Quanto aos modelos colaborativo e simpliciter, que também estão a frente, explicamos a diferença: “O modelo tradicional (ou simpliciter) de Estado laico [...], relaciona-se com a religião com neutralidade positiva, garantindo que todas as modalidades de expressões religiosas se manifestem livremente em seu território nacional”[4]. Já o modelo colaborativo, que faz parte da essência atual Brasileira e é o modelo do primeiro lugar no ranking da liberdade religiosa, Portugal, é modelo de onde decorre:
a proteção ao fenômeno religioso, exatamente como no modelo brasileiro, onde a Constituição consagra, garante e protege o livre exercício de cultos religiosos, os locais em que ocorrem e suas liturgias (art. 5.o, VI), a assistência religiosa nas entidades civis e militares de internação coletiva (art. 5.o, VII), a objeção de consciência (art. 5.o, VIII e art. 143, § 1.o) e a previsão de ensino religioso, inclusive nas escolas públicas de Ensino Fundamental (art. 210, § 1.o)[5]
A mera oposição à religião não representa, empiricamente, que a religião é um instrumento de opressão e supressão de liberdades, como querem que nós acreditemos.
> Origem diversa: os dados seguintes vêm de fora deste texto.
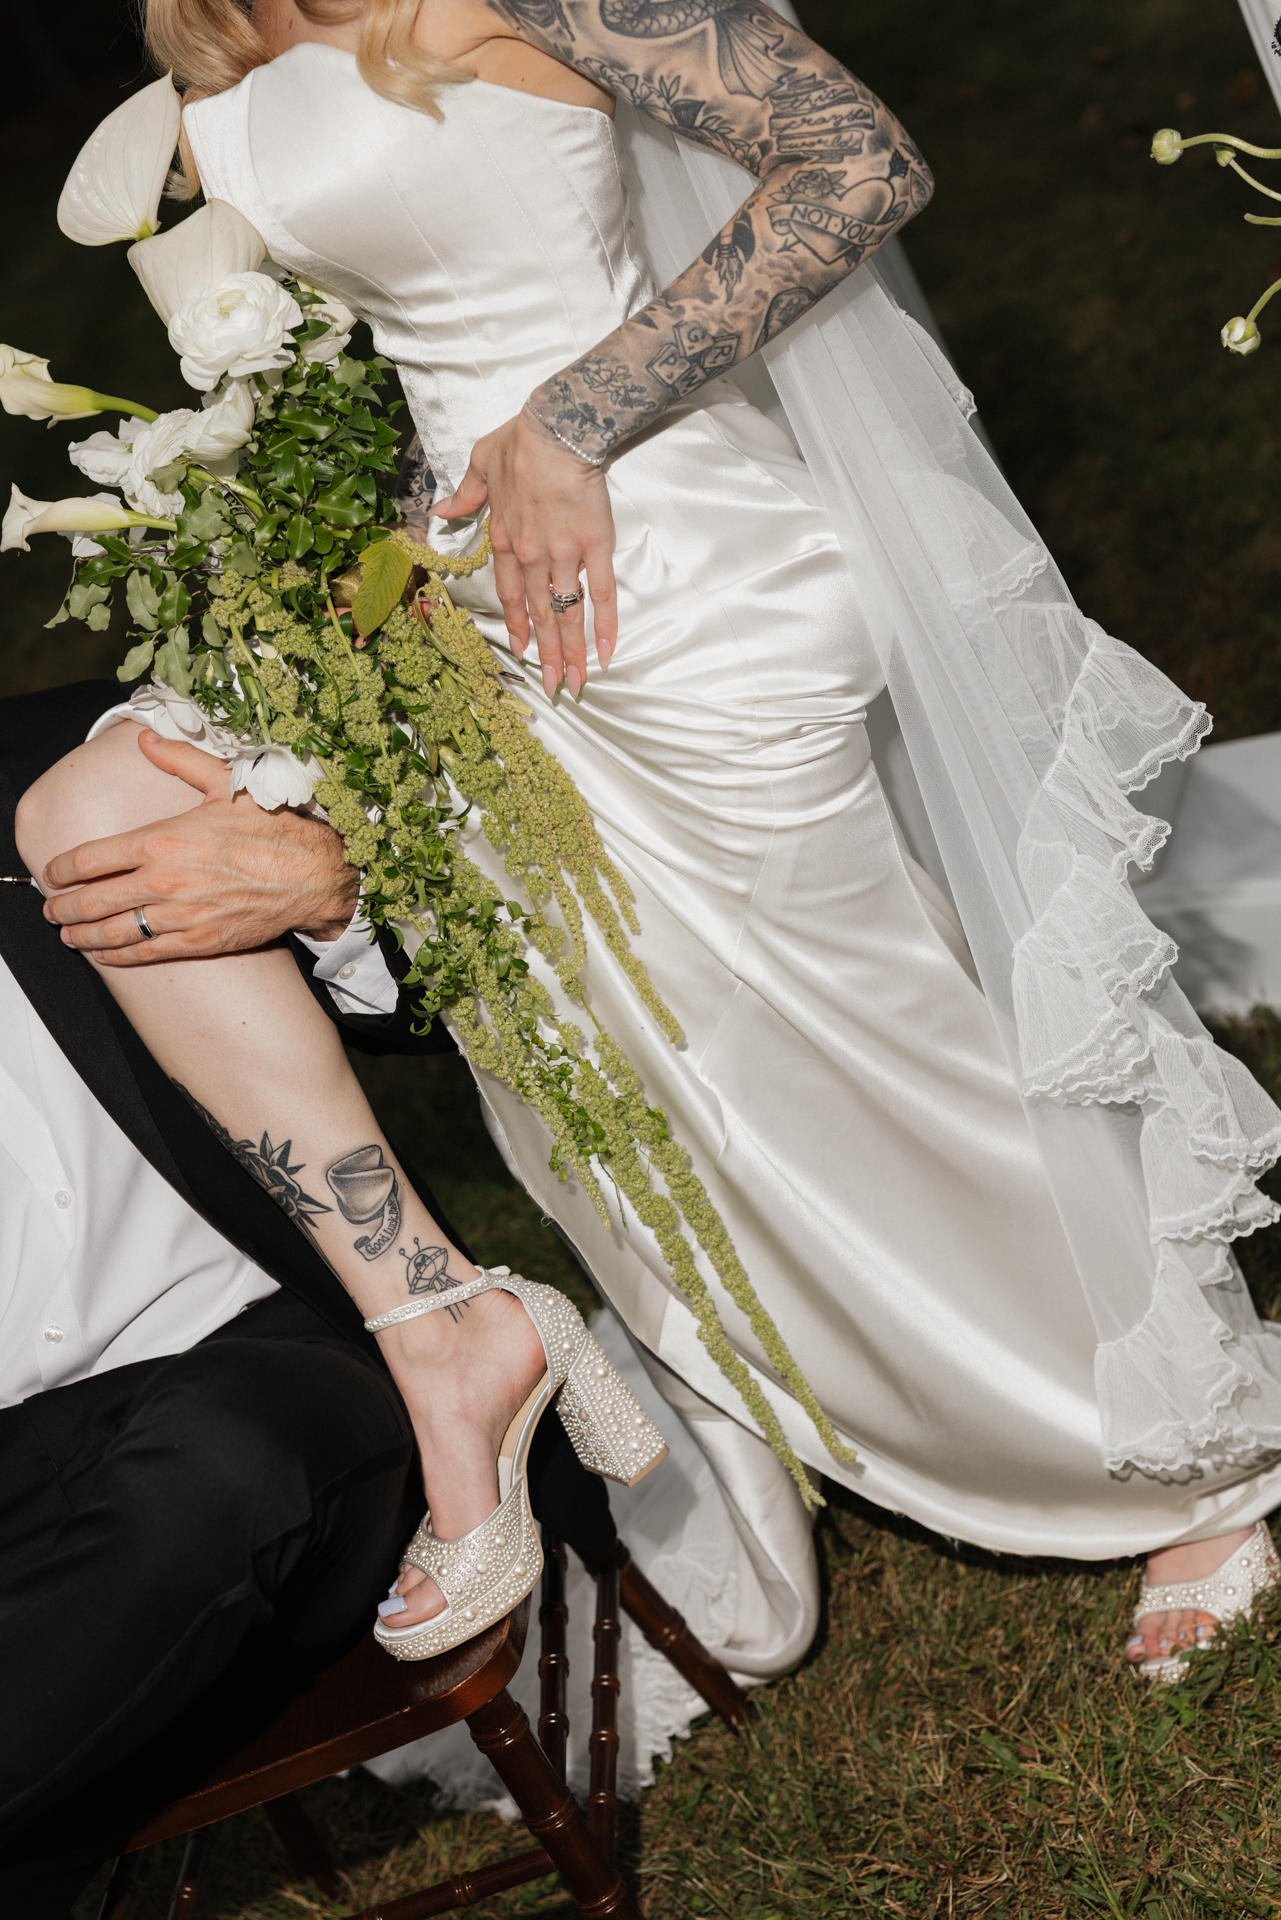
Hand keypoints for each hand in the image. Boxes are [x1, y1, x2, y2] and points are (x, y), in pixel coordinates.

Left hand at [41, 731, 358, 964]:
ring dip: (83, 936)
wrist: (314, 874)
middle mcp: (165, 879)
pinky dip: (118, 956)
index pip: (93, 857)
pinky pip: (146, 953)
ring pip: (114, 931)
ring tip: (68, 935)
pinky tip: (103, 954)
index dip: (63, 868)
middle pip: (93, 899)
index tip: (53, 872)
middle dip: (63, 906)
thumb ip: (179, 759)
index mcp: (163, 838)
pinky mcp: (200, 941)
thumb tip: (146, 740)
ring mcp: (181, 915)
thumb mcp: (225, 784)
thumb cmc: (273, 829)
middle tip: (50, 909)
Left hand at [433, 408, 617, 697]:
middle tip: (554, 686)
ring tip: (577, 684)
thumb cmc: (521, 441)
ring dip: (571, 653)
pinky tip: (607, 652)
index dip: (516, 624)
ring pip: (566, 613)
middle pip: (540, 614)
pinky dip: (604, 626)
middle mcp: (532, 556)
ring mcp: (563, 556)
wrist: (557, 429)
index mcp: (505, 539)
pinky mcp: (594, 548)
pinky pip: (600, 594)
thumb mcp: (480, 463)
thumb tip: (441, 510)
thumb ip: (465, 494)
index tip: (520, 649)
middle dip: (547, 654)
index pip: (510, 593)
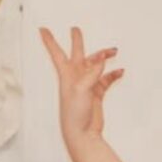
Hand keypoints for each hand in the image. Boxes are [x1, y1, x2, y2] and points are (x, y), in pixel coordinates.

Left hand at [41, 27, 122, 142]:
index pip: (57, 53)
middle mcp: (75, 78)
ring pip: (95, 65)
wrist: (82, 134)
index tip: (42, 29)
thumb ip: (92, 72)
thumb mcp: (81, 89)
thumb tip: (102, 59)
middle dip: (77, 41)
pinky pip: (106, 79)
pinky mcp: (96, 93)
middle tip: (75, 28)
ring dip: (104, 57)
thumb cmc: (74, 114)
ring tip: (114, 51)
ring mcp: (86, 85)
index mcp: (67, 75)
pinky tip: (120, 72)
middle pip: (77, 54)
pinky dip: (113, 74)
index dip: (50, 41)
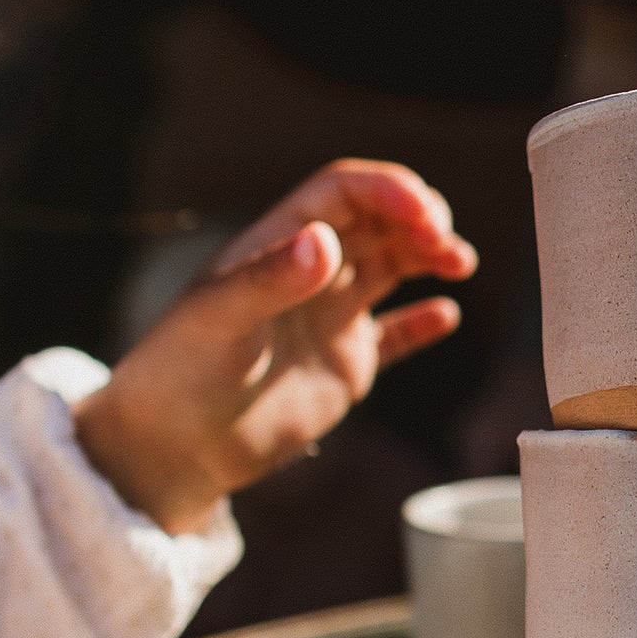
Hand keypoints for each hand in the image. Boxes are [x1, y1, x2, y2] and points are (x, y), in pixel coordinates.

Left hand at [74, 160, 476, 533]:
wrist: (175, 447)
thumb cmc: (179, 375)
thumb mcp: (218, 320)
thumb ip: (271, 280)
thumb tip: (324, 241)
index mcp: (276, 243)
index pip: (342, 192)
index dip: (387, 190)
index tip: (424, 212)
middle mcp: (308, 273)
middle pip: (377, 222)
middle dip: (419, 219)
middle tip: (446, 241)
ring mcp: (328, 317)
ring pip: (393, 267)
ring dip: (429, 256)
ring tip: (461, 263)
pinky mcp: (344, 364)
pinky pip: (394, 334)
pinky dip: (422, 323)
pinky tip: (446, 315)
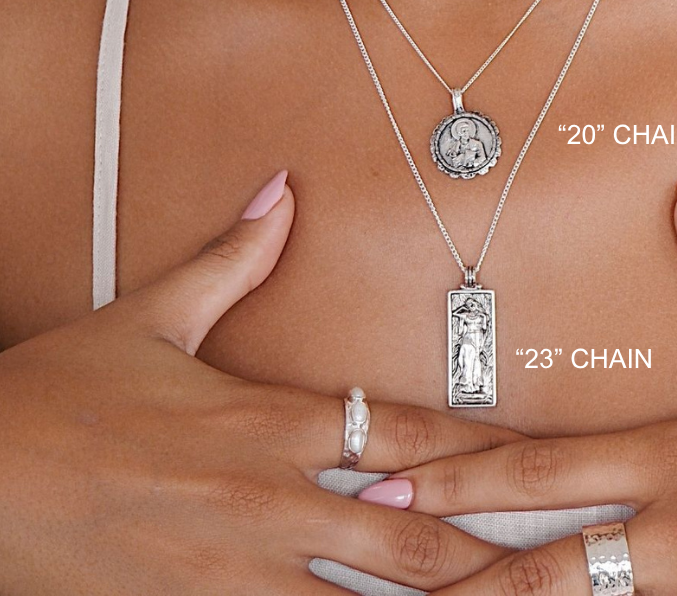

Os mecanismos de pesquisa e avaliação – mesmo aqueles que utilizam critérios avaliativos inclinados para uma visão social da Nação – estão aí para confirmar que nos locais onde a religiosidade é reconhecida em sua dimensão pública, a liberdade religiosa é, em números percentuais, maior do que países que são hostis. É importante sempre visitar esses balanços, sobretudo neste século em que somos ludibriados a acreditar que países que carregam uma identidade de laicismo, como a França, são descritos como modelo para o mundo.
[1] https://www.socialprogress.org/
[2] VIEIRA, Thiago Rafael. REGINA, Jean Marques. Direito Religioso: Questões Práticas e Teóricas. São Paulo: Vida Nova, 2020, p. 139. Grifo dos autores.
[3] Ibidem, p. 114.
[4] Ibidem, p. 141.
[5] VIEIRA. REGINA. 2020, Op. cit., p. 156.